• [Задание A]
Ответьте на вопросы по фрагменту текста, каждый ответ с новой строки с той же пометкой.
(i) Как полностью называется УБЭП?
(ii) Сколько месяцев длилось содержание в СИЗО после ареста?
(iii) Что имеется для особо строптивых?
• [Задание B] Перепишите из фрагмента текста дословно отрывок от слов «Условия содержания в» до слов «пресс-хата и карцер.» включительно.

• [Фрагмент текста]
Общеизвестно, что УБЭП является самым коррумпированным подразделением в российской полиции, и именно оно ведет дела об экономических преступлениях. Полностью оно называется Управление по борьбе с экономическими преступлениями и противодействию коррупции. В данном случае «противодействие коррупции» напоминает оруэловское «министерство любви».

Условия содержания в СИЗО, где я провела 8 месяцев после моего ареста, точнее сказать, силового захвата, бесчеловечны. Содержание под стражей можно приравнять к пыткам,  которые действуют сильнее избиений и другого физического воздействия. Человек гарантированно теряет здоровье, медицинской помощи не получает. Многие не выдерживают.
А для особо строптивых имеются пресс-хата и карцер.

• [Исходные данные]
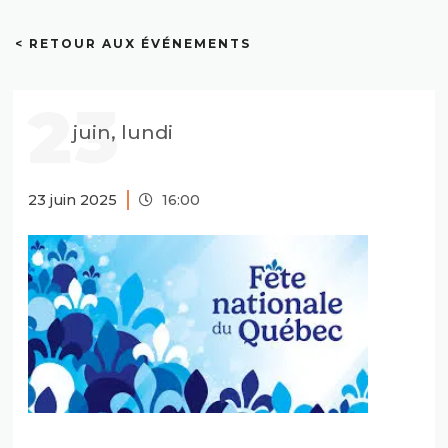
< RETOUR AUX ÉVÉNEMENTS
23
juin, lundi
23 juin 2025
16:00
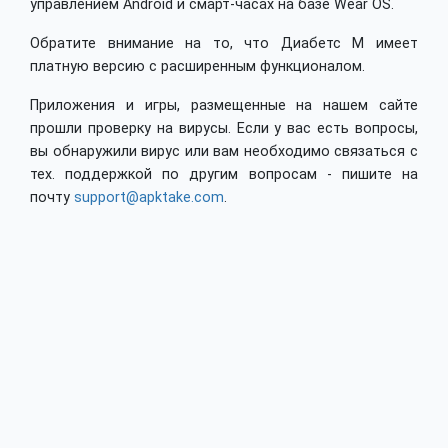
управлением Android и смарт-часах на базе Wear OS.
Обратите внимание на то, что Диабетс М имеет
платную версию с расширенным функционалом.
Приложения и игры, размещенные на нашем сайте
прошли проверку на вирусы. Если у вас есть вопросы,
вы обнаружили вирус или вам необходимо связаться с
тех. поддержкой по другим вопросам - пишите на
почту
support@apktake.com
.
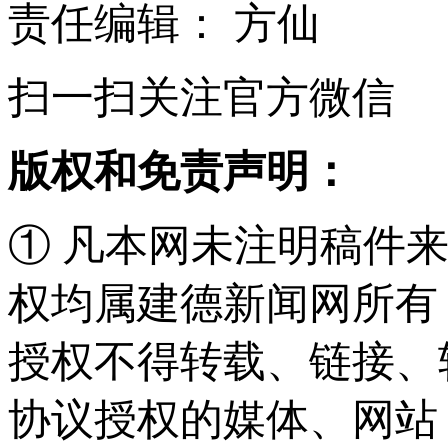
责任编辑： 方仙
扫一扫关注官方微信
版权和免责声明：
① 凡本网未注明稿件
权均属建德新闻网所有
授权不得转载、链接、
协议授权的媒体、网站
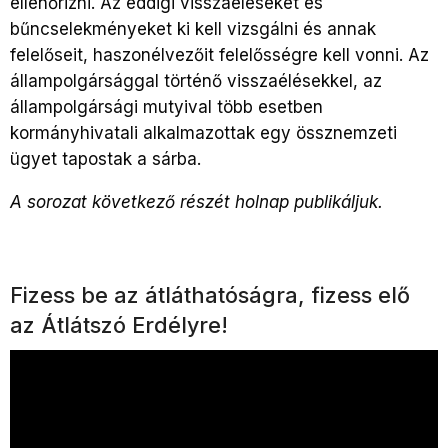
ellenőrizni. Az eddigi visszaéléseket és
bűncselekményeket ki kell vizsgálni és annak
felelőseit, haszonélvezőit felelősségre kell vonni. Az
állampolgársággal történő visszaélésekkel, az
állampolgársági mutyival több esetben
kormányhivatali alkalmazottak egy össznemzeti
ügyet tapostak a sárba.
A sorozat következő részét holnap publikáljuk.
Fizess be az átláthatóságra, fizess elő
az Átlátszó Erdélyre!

==

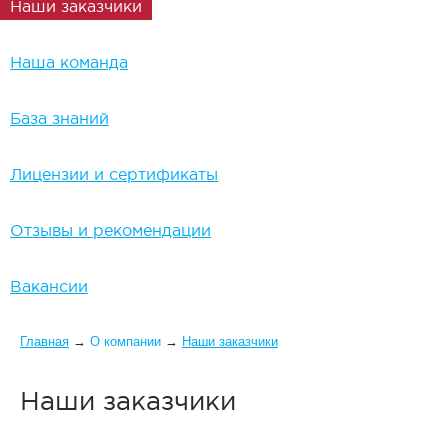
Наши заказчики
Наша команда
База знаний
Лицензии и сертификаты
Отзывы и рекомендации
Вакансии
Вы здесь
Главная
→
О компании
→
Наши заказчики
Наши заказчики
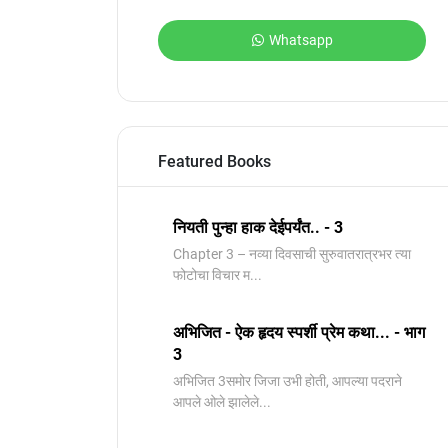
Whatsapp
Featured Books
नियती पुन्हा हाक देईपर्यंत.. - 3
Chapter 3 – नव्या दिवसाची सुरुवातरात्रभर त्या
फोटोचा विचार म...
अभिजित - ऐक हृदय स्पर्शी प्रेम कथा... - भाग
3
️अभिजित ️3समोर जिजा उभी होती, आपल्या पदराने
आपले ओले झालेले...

• [Ответ A]
(i) Управление по борьбе с экономическими преступлениями и противодействию коррупции.
(ii) 8 месяцев.
(iii) Пресс-хата и карцер.

• [Ответ B]
Условия содержания в СИЗО, где я провела 8 месяцев после моего ареста, точнее сказать, силового захвата, бесчеловечны. Содержание под стражей можно приравнять к пыткам,  которые действуют сильнее избиений и другого физического воздействия. Человек гарантированно теряет здоровье, медицинской помощи не получает. Многие не выдерживают.
А для особо строптивых имеются пресс-хата и карцер.